Na iminência de vermos o nosso sistema processual reformulado, com a aprovação do texto de lei que substituirá o atual Código de Processo Civil (PL 8.046/2010), não poderíamos deixar de compartilhar algumas palavras da renomada Professora Teresa Arruda Alvim Wambier, Relatora-Geral do anteprojeto encaminhado ao Senado Federal, sobre o tema tão atual quanto importante (ousaríamos dizer que se trata da lei infraconstitucional de segunda maior importância em nosso ordenamento jurídico, atrás somente do Código Civil).
Muito atenciosa e gentil, a Professora Teresa graciosamente atendeu o Blog para discorrer sobre o incidente de resolução de demandas repetitivas, a flexibilização das formas processuais e o sistema de nulidades.
Veja abaixo a entrevista da Professora Teresa Arruda Alvim Wambier:
Civil & Imobiliário: Os magistrados estão obrigados a seguir a jurisprudência ou as decisões proferidas em incidentes de resolução de demandas repetitivas? Ou elas servem apenas como orientação? Sendo um dever do magistrado, a parte que se sentir prejudicada poderá se valer de alguma medida processual?

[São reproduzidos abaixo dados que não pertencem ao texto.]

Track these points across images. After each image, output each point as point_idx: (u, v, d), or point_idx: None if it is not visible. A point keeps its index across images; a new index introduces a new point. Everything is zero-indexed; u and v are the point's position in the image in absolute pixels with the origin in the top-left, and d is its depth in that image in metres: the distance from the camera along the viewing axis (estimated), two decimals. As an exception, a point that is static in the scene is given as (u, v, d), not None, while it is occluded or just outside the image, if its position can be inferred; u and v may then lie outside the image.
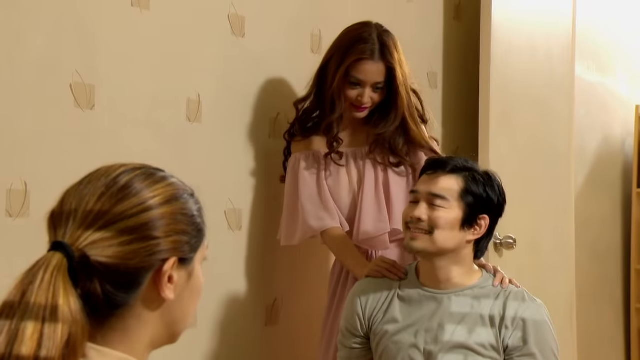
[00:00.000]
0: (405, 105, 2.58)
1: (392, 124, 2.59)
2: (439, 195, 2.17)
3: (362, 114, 2.60)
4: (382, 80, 2.56)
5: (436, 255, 2.18)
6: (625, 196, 4.55)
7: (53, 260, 1.02)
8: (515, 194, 3.33)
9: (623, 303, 4.50)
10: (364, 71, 2.54)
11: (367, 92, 2.55)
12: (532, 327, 2.15)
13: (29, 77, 2.13)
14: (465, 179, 2.19)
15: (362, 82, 2.55)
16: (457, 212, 2.16)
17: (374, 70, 2.55)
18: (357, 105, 2.58)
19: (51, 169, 2.16)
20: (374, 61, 2.54)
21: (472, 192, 2.18)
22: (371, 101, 2.58)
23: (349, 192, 2.61)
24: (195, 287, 1.15)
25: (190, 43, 2.52)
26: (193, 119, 2.53)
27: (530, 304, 2.18)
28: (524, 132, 3.43)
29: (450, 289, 2.20)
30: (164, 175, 1.13)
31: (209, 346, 2.60)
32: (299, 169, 2.61)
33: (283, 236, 2.64)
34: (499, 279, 2.23)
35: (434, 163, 2.26)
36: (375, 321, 2.27)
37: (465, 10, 3.52)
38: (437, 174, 2.20)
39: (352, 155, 2.65)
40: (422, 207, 2.18)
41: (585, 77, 4.09)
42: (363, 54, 2.53)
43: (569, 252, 3.68)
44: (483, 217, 2.19)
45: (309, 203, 2.57)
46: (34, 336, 0.97)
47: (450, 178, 2.19)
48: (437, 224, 2.15)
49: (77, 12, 2.23)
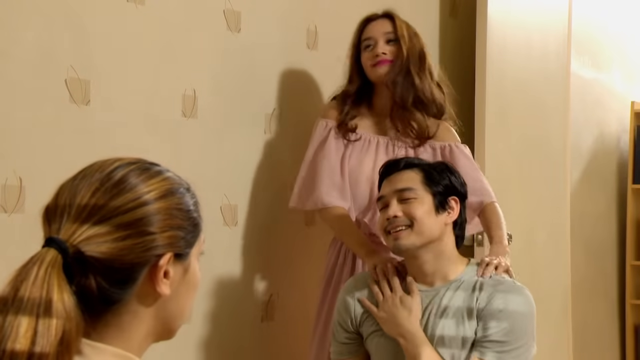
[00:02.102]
0: (405, 53, 2.61)
1: (399, 70, 2.60)
2: (406, 188, 2.20)
3: (382, 68, 2.61)
4: (391, 30, 2.63)
5: (422, 248, 2.18)
6: (620, 192, 4.56)
7: (47, 256, 1.01)
8: (511, 190, 3.34)
9: (618, 299, 4.51)
10: (370, 29, 2.65)
11: (379, 44, 2.62)
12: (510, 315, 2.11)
13: (24, 72, 2.13)
14: (422, 170, 2.24)
15: (373, 39, 2.63)
16: (428, 197, 2.20)
17: (379, 25, 2.65)
18: (374, 62, 2.61)
19: (46, 164, 2.15)
20: (378, 20, 2.67)
21: (434, 179, 2.22)
22: (388, 53, 2.61)
23: (368, 180, 2.60)
24: (192, 282, 1.14)
25: (185, 38, 2.52)
26: (188, 115, 2.53)
27: (510, 293, 2.15)
28: (519, 128, 3.44)
29: (437, 282, 2.20)
30: (160, 170, 1.12)
31: (204, 342, 2.60)
32: (327, 139, 2.63)
33: (295, 198, 2.64)
34: (481, 268, 2.22)
35: (387, 166, 2.31)
36: (365, 317, 2.27)
37: (461, 7, 3.52)
38: (394, 174, 2.25)
39: (384, 144, 2.66)
40: (393, 205, 2.20)
41: (580, 74, 4.09)
42: (368, 17, 2.68)
43: (564, 248, 3.68)
44: (453, 198, 2.23)
45: (327, 179, 2.58)
46: (28, 333, 0.97)
47: (408, 172, 2.24)
48: (414, 215, 2.17)
49: (73, 7, 2.23)
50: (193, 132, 2.54)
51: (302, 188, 2.63)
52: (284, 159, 2.80)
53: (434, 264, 2.20)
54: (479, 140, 3.20)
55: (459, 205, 2.24)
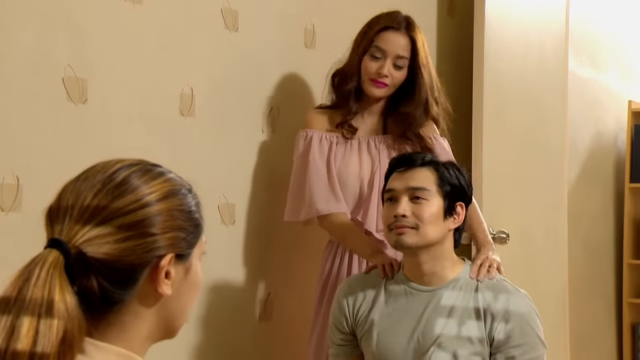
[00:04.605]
0: (428, 87, 2.56)
1: (417, 106, 2.56)
2: (420, 187, 2.17)
3: (380, 91, 2.57)
4: (406, 55, 2.55)
5: (422, 249, 2.17)
6: (617, 191, 4.57)
7: (49, 257, 1.02)
8: (509, 189, 3.34)
9: (615, 297, 4.52)
10: (388, 40, 2.55)
11: (387, 64, 2.54)
12: (517, 320, 2.14)
13: (21, 71, 2.12)
14: (436, 170, 2.21)
15: (384, 53, 2.54)
16: (439, 201, 2.18)
17: (399, 42, 2.55)
18: (376, 79, 2.55)
19: (43, 163, 2.15)
20: (400, 32, 2.56)
21: (447, 181, 2.20)
22: (391, 78, 2.55)
23: (357, 179, 2.59)
24: (194, 283, 1.14)
25: (183, 37, 2.52)
26: (186, 114, 2.52)
27: (513, 296, 2.17)
28: (517, 127, 3.44)
29: (435, 283, 2.20)
30: (162, 171, 1.12)
31: (202, 341, 2.60)
32: (309, 149, 2.60)
33: (288, 212, 2.63)
34: (475, 269, 2.23)
35: (403, 160, 2.26)
36: (360, 318, 2.27)
37: (459, 6, 3.52)
38: (409, 169, 2.21)
39: (365, 142, 2.63)
40: (403, 203, 2.17)
41: (578, 73, 4.10)
42: (391, 22, 2.56)
43: (561, 247, 3.68)
44: (460, 204, 2.21)
45: (317, 186, 2.55)
46: (29, 333, 0.97)
47: (423, 170, 2.20)
48: (422, 218, 2.15)
49: (70, 5, 2.22)
50: (190, 131, 2.54)
51: (293, 201, 2.61)
52: (281, 157, 2.80)
53: (432, 265, 2.20)
54: (477, 139, 3.20)
55: (464, 212, 2.22)
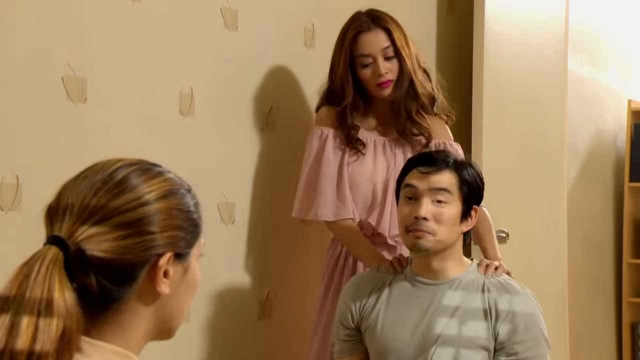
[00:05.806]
0: (410, 66, 2.57)
1: (402, 86, 2.57)
2: (443, 189, 2.15)
3: (387, 90, 2.57)
4: (388, 44, 2.56)
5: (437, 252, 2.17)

O que acontece no Brasil é uma deformação dos sistemas de civil Law.
Quando se diz, que nos nossos sistemas, o juiz pode interpretar a lei de acordo com sua convicção pessoal, não se quer dizer que as decisões dos Tribunais superiores podem ser, pura e simplesmente, ignoradas. Claro que elas têm que ser levadas em conta e o juiz, quando decide contra a jurisprudência sedimentada de um Tribunal Superior, tem um ônus argumentativo muito mais pesado. Ele não pode “fingir” que a decisão não existe.
É natural, em outros sistemas semelhantes ao nosso, como por exemplo na Alemanha, que os juízes de primeiro grau e de segundo grau se orientem pela jurisprudência dos órgão superiores. Essa, aliás, é a função e a razão de ser desses tribunais.
No Brasil ocorrem dois fenômenos lamentáveis e curiosos:
1. Ninguém obedece nada espontaneamente. A gente sempre se pergunta: mas tem mesmo que fazer? Se não fizer, o que acontece?
2. A jurisprudência dos Tribunais superiores, principalmente, do STJ, não é nem estável e tampouco uniforme. Ou seja, eles mesmos, os próprios Ministros e Ministras, não respeitam a sua própria jurisprudência. Mudam a todo instante. E há turmas que decidem de um jeito, outras de outro, a mesma questão.
Como mudar isso? Difícil. Lei muda cultura? Pode ser, em alguma medida.
Então foi isso o que se quis fazer com o incidente de julgamento de demandas repetitivas. O juiz de primeiro grau fica sim adstrito a respeitar a decisão do segundo grau sobre a questão de direito sob sua apreciação.
Sim, é claro, cabe recurso. Os juízes julgarão as causas individuais a partir do que se terá decidido no Tribunal quanto à questão que gerou o incidente. Pode ser que nas causas individuais haja mais questões.
Também cabe RExtraordinário e REsp da decisão que julgou o incidente.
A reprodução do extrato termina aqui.